**EXERCISE OBJECTIVE:**
Copy the items below word for word, beginning with the line that contains "Detect every instance" and continuing through the last line of the items.

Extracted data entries
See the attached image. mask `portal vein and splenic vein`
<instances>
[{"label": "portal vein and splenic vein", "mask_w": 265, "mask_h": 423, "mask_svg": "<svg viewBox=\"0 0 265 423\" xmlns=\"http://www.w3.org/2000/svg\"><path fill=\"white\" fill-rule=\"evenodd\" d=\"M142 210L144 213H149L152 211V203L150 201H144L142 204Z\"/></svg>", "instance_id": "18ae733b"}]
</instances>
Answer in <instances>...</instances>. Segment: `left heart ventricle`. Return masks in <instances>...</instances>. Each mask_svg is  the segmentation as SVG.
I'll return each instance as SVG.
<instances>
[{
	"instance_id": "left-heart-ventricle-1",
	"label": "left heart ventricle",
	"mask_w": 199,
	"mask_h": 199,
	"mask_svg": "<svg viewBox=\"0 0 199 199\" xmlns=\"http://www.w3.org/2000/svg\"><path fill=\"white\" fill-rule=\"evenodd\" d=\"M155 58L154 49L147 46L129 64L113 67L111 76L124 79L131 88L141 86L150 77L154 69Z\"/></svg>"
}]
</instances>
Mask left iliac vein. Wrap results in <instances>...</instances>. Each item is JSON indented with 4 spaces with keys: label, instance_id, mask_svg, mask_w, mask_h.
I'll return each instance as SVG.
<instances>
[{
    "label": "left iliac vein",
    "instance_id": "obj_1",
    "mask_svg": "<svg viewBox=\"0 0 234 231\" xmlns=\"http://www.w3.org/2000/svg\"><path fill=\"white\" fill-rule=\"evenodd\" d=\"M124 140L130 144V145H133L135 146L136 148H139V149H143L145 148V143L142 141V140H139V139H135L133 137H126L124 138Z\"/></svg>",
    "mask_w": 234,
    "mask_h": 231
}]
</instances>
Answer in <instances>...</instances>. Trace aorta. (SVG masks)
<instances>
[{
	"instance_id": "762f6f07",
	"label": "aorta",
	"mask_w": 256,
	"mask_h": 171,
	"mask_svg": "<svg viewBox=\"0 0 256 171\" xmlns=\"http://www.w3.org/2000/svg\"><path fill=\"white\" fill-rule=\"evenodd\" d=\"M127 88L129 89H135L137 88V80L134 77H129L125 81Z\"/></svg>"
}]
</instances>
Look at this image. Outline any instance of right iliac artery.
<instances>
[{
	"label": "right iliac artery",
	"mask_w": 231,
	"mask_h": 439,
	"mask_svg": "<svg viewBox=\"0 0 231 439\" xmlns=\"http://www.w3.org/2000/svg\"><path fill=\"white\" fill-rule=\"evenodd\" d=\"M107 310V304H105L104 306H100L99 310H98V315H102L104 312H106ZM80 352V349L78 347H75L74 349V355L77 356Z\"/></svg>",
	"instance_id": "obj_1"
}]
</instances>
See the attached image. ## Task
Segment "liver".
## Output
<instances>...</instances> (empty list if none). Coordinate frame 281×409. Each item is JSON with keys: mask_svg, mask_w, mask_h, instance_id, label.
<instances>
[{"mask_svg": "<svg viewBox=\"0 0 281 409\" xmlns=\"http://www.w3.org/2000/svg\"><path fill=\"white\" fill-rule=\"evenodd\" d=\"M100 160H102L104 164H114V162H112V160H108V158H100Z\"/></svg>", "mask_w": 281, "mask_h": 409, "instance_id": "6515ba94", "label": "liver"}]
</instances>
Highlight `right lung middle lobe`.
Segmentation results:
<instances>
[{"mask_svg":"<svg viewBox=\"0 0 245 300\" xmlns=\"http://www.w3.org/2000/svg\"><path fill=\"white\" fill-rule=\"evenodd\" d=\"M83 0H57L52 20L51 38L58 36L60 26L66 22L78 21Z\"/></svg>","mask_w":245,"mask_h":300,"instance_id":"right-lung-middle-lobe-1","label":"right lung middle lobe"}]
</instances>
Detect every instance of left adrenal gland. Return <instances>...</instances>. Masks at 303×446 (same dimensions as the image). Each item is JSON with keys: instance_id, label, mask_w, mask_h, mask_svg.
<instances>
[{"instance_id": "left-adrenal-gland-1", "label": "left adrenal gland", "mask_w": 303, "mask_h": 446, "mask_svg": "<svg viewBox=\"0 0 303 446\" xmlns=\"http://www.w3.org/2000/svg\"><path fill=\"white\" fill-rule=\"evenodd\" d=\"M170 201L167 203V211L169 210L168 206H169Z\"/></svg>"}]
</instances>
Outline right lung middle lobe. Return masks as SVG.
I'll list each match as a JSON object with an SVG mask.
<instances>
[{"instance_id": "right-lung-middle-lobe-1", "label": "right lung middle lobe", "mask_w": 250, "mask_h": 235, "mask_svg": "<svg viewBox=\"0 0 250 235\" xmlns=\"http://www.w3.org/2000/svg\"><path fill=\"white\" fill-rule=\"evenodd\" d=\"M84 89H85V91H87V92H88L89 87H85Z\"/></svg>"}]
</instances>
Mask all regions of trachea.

**THE OUTPUT:**
Detect every instance of left adrenal gland. Return <instances>...</instances>. Masks at 303×446 (same dimensions as the image). Each item is JSON with keys: instance_id, label, mask_w, mask_h, mask_svg.
<instances>
[{"instance_id": "left-adrenal-gland-1", "label": "left adrenal gland", "mask_w": 303, "mask_h": 446, "mask_svg": "<svg viewBox=\"0 0 303 446\" xmlns=\"http://www.w3.org/2000/svg\"><path fill=\"white\" fill-rule=\"evenodd\" d=\"M170 201L167 203V211L169 210L168 206H169Z\"/></svg>"}]
</instances>
Outline right lung middle lobe. Return masks as SVG.
I'll list each match as a JSON object with an SVG mask.
<instances>
[{"instance_id": "right-lung-middle-lobe-1", "label": "right lung middle lobe", "mask_w": 250, "mask_h": 235, "mask_svg": "<svg viewBox=\"0 0 250 235\" xmlns=\"http://www.w3.org/2000/svg\"><path fill=\"white\" fill-rule=\"evenodd\" d=\"M84 89H85V91H87V92H88L89 87H85Z\"/></svg>"}]
</instances>
Mask all regions of trachea.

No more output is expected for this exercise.